Malick, a Senegalese immigrant who has spent over a decade dealing weed in the park, said legalization would put him out of a job.
“You’ve got to legalize it in your mind, not on the books,” said Malick, who declined to give his last name out of fear of being targeted by police. “This isn’t my dream job. But I sell weed when I need money and see customers.”
“I don’t want them to legalize it because then the government will be able to say who can have it and who can’t,” he added. “People like me aren’t going to be the ones running the coffee shops” like those in the Netherlands that sell legal marijuana.
According to cannabis legalization expert Tom Blickman of the Transnational Institute, a Dutch think tank, Germany isn’t the only European country considering a more relaxed stance on marijuana. As in the U.S., a patchwork of different — often conflicting — laws on marijuana now blanket the continent.
“What you see generally in Europe is a move towards decriminalization of personal possession in certain qualities,” Mr. Blickman said.
He added that even the Netherlands, with one of Europe’s most liberal marijuana policies, is moving toward more regulation to exert a measure of legal control over the chains that supply the coffee houses.

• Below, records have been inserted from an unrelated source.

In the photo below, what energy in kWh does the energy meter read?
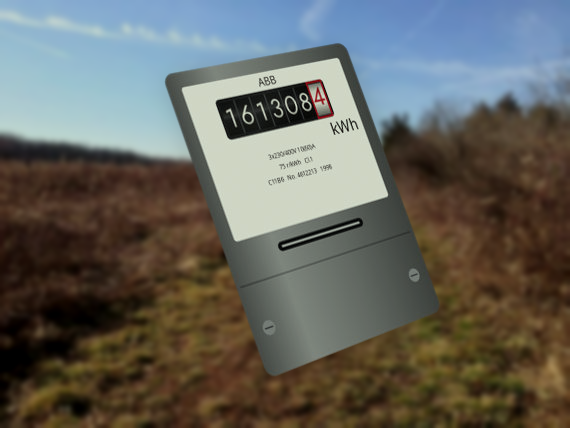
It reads 161308.4 kWh
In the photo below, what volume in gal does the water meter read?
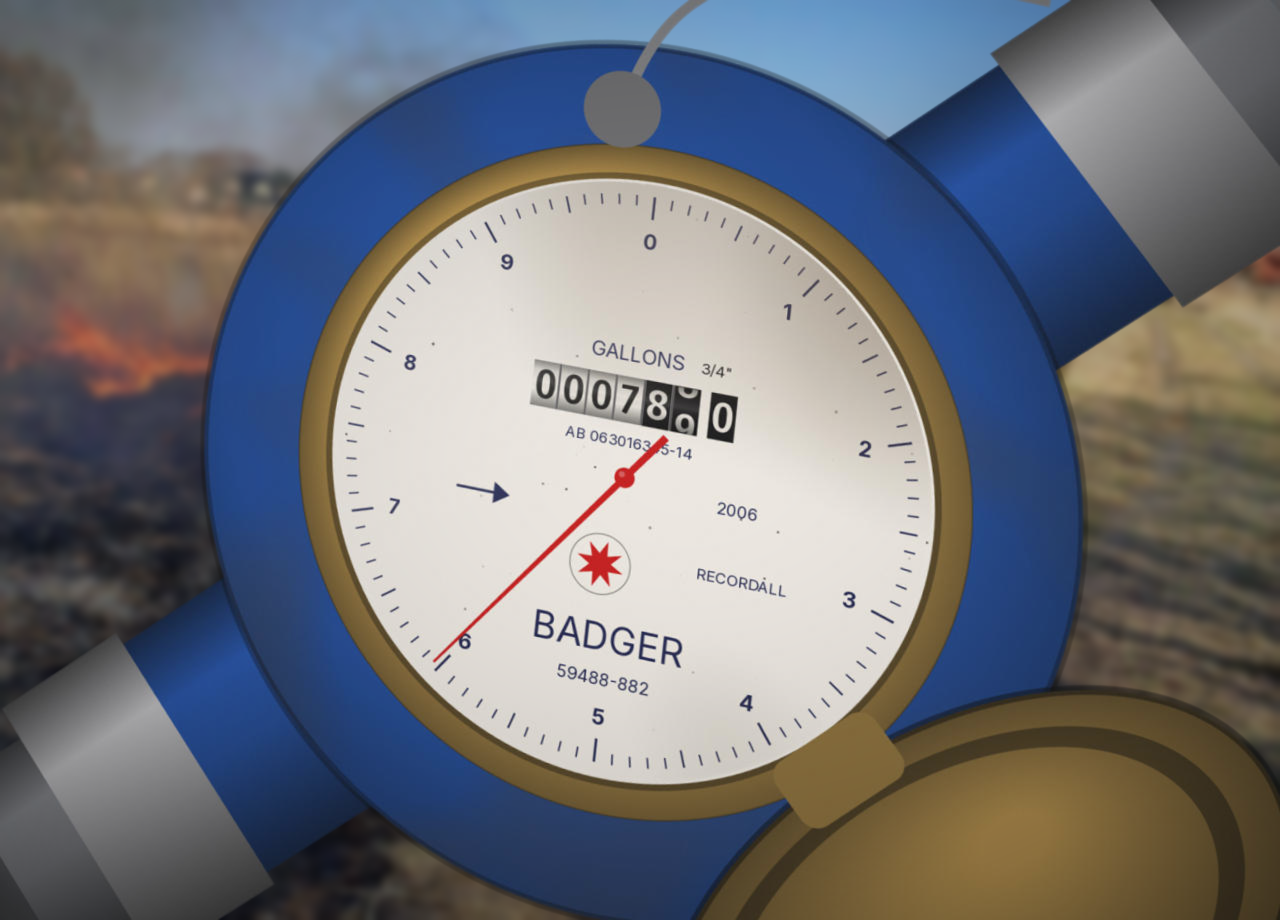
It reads 7886.0 gal
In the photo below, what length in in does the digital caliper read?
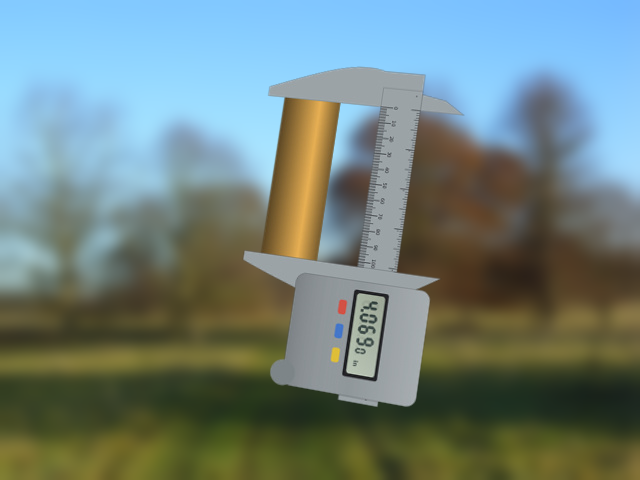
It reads 4.0690 in
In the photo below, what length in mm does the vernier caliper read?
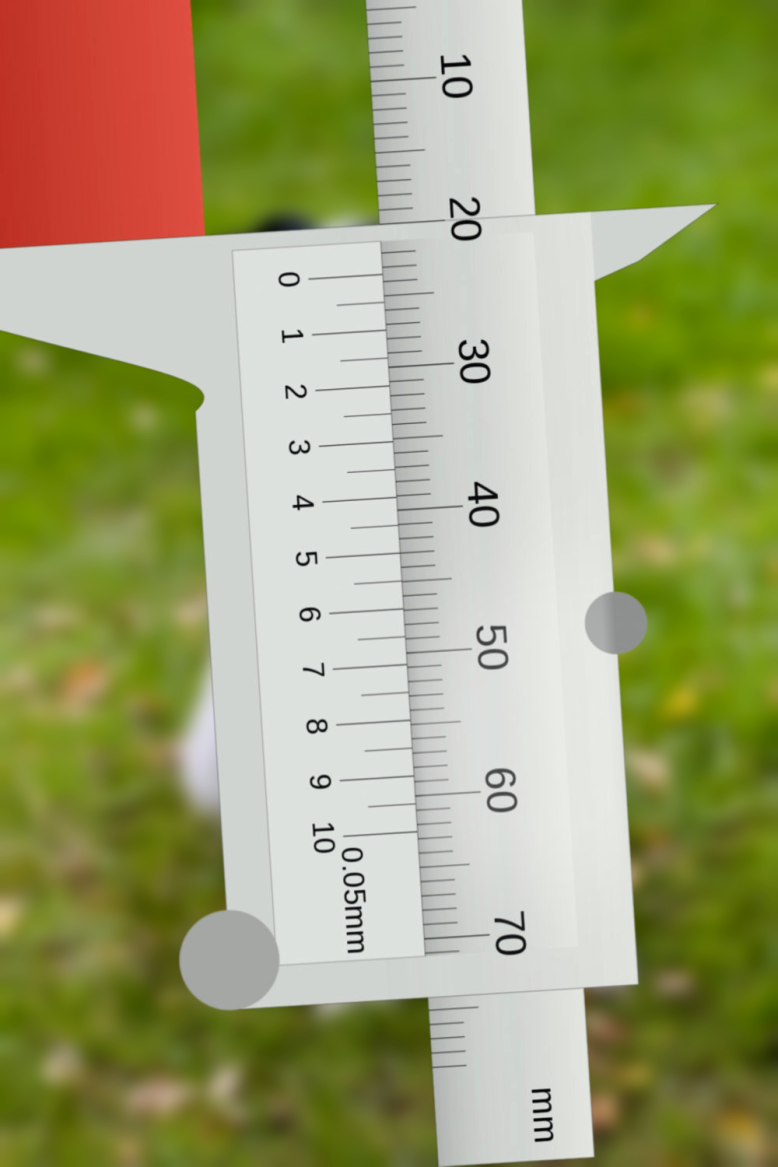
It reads 23.5 mm
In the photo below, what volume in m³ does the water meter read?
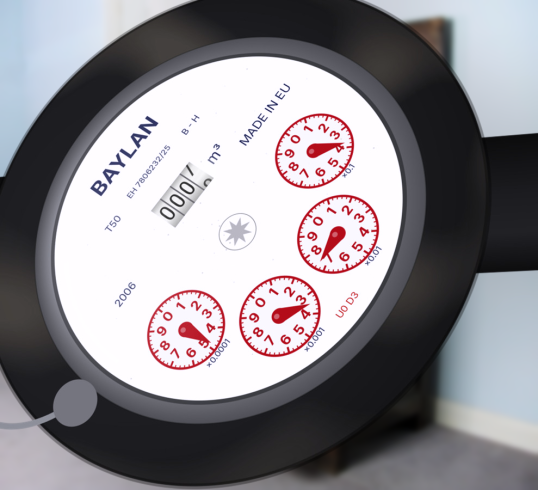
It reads 7.3734 m³
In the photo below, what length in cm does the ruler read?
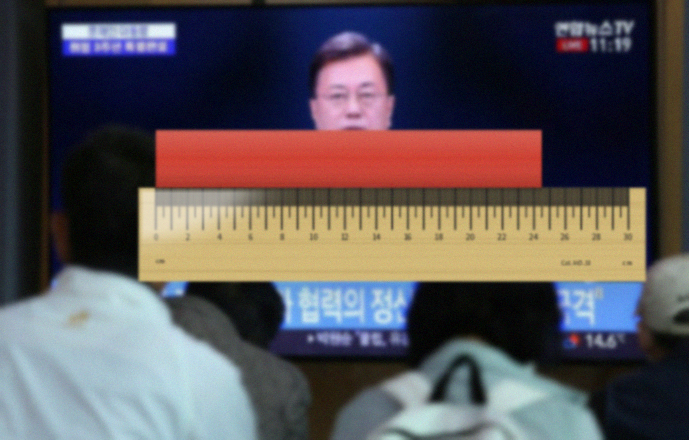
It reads 24.5 cm
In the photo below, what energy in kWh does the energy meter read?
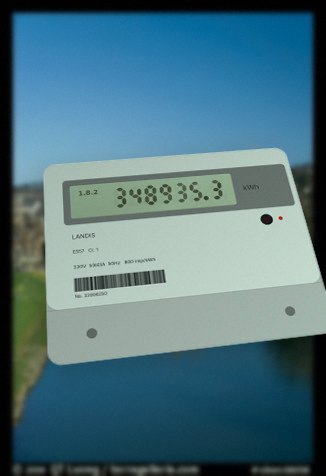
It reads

“In the Netherlands, everything is prohibited except for consumption,” Mr. Blickman said. “Coffee shops are not prosecuted if they abide by certain rules, but the law still says that it is illegal to sell weed.”
While Mr. Blickman is unsure Mr. Pfeiffer’s bill will pass in Germany, he thinks that it is the first step toward full-fledged legalization.
“I think that will happen within the next 10 years, depending on the political dynamics,” Mr. Blickman said. “But with the example of the United States and Uruguay, where they have basically legalized the cannabis market, not only Germany but more countries in Europe, will move toward a regulated cannabis market.”